Task instructions
Starting at the line that contains "- Adicionando Coluna de Avatar" and ending with the last line of the listing, rewrite those lines with "Upload" changed to "Envio" and everything else left the same.

____________________

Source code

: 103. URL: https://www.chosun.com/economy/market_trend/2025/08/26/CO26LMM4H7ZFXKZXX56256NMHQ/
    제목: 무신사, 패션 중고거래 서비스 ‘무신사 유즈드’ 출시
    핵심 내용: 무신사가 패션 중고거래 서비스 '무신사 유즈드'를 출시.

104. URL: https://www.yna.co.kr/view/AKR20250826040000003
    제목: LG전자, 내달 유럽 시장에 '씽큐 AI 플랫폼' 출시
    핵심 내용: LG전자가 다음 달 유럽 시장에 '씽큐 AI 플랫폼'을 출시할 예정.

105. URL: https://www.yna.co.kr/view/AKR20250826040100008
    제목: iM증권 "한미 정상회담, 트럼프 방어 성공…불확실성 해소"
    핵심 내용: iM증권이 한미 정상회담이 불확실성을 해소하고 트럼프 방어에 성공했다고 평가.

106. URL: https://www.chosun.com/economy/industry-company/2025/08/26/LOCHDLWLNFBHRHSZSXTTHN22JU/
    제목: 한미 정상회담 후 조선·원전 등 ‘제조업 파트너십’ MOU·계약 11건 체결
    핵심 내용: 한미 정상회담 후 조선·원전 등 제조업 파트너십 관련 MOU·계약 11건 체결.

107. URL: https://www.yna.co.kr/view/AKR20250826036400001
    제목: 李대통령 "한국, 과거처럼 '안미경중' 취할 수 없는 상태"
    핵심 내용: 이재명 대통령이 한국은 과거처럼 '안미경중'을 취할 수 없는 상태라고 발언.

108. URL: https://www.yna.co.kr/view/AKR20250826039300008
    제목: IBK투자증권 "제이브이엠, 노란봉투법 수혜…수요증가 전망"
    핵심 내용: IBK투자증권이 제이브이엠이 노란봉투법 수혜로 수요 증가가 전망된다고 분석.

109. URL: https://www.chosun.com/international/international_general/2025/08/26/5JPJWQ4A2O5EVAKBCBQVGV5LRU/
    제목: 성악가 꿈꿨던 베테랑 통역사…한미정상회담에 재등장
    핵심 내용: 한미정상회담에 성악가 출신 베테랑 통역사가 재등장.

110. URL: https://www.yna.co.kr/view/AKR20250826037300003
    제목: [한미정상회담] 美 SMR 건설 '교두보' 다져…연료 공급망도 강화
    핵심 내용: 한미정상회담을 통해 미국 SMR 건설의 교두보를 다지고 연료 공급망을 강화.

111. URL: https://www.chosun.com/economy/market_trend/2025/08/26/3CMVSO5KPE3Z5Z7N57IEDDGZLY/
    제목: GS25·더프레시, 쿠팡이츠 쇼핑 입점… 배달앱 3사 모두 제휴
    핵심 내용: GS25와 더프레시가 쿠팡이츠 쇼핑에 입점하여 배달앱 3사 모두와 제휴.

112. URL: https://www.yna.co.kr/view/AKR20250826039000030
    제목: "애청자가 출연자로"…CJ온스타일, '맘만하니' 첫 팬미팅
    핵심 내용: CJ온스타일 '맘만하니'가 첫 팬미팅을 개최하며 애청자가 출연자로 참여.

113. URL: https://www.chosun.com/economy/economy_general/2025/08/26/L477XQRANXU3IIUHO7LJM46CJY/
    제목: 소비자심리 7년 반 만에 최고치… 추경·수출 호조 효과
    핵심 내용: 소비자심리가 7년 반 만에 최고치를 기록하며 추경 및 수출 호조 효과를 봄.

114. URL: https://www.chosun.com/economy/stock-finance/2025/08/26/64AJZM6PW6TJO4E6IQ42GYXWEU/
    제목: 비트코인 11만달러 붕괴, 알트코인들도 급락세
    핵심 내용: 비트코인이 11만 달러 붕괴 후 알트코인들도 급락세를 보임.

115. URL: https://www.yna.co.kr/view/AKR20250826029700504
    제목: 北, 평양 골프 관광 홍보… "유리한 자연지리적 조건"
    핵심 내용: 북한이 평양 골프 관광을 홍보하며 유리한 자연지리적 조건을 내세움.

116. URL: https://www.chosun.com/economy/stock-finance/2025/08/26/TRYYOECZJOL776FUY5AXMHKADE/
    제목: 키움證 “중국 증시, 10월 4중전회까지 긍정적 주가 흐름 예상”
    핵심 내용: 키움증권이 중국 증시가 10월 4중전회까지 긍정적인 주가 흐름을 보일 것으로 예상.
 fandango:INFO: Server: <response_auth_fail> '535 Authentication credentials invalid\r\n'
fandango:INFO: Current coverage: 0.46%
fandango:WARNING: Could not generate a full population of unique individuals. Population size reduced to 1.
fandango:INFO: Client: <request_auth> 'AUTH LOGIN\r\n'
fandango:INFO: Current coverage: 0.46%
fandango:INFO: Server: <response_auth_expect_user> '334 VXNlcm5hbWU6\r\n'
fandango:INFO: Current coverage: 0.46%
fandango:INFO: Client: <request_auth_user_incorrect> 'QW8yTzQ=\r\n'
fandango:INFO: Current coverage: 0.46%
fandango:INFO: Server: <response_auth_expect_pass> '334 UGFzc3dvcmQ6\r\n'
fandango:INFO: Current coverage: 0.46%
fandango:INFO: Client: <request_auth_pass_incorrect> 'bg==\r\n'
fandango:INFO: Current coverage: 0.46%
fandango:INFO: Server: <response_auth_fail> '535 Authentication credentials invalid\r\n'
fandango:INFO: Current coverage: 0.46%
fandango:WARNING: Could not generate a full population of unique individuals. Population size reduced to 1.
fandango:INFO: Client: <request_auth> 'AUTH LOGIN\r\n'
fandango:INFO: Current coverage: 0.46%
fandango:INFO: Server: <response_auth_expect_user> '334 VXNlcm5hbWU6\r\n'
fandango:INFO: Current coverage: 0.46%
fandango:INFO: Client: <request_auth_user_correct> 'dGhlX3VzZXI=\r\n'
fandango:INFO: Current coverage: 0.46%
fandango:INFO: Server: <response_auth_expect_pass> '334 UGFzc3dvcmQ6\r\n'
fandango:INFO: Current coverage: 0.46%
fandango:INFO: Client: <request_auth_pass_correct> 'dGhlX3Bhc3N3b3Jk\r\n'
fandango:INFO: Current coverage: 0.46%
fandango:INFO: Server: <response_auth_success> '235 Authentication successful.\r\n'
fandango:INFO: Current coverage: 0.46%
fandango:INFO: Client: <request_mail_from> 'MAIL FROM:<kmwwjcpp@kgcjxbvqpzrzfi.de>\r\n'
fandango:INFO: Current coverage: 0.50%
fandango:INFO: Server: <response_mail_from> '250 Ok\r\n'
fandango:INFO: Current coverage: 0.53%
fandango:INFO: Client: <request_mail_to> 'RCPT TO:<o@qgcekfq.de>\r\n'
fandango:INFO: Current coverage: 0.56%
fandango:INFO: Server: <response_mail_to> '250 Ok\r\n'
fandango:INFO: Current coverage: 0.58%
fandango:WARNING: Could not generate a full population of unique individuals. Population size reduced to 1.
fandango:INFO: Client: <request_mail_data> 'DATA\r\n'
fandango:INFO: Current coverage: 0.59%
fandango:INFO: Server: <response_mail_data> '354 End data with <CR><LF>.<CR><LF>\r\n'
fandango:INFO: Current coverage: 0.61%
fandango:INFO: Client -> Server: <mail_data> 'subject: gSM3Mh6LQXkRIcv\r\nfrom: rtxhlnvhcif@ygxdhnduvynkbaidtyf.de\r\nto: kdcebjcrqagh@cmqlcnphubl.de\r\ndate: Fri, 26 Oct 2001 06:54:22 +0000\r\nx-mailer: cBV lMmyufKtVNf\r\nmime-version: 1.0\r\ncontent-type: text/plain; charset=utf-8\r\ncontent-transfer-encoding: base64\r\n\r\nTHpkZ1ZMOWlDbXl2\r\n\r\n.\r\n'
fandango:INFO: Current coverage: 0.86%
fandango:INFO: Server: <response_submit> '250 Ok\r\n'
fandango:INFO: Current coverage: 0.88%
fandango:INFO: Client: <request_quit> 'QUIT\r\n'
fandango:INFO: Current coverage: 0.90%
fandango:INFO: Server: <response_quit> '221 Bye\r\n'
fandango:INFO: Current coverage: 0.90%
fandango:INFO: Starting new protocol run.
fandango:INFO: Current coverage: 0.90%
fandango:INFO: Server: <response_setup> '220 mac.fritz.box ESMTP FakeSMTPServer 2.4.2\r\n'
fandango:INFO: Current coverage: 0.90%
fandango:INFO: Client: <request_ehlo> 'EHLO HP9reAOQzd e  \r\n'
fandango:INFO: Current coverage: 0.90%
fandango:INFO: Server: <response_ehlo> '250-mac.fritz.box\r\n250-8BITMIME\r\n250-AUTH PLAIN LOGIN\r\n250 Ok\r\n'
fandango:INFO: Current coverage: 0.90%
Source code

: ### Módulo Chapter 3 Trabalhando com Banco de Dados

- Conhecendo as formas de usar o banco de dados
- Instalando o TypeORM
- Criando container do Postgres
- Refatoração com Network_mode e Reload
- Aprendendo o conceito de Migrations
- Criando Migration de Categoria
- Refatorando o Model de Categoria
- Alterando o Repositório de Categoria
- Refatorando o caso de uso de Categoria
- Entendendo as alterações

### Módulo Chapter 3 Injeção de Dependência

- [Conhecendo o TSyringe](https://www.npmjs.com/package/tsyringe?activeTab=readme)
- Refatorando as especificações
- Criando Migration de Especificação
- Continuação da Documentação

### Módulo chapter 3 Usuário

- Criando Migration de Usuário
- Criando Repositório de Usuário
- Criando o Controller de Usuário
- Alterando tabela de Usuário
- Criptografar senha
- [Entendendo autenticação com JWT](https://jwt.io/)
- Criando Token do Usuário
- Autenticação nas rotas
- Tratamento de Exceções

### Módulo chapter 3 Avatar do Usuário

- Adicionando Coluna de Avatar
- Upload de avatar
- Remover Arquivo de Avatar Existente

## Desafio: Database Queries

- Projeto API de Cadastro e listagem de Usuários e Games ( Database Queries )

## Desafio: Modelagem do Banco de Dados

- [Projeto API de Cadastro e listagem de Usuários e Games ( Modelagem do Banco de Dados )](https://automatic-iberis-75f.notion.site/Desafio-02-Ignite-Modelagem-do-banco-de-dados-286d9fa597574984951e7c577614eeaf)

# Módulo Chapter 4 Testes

____________________

Response
- Adicionando Coluna de Avatar
- Envio de avatar
- Remover Arquivo de Avatar Existente

## Desafio: Database Queries

- Projeto API de Cadastro e listagem de Usuários e Games ( Database Queries )

## Desafio: Modelagem do Banco de Dados

- [Projeto API de Cadastro e listagem de Usuários e Games ( Modelagem do Banco de Dados )](https://automatic-iberis-75f.notion.site/Desafio-02-Ignite-Modelagem-do-banco-de-dados-286d9fa597574984951e7c577614eeaf)

# Módulo Chapter 4 Testes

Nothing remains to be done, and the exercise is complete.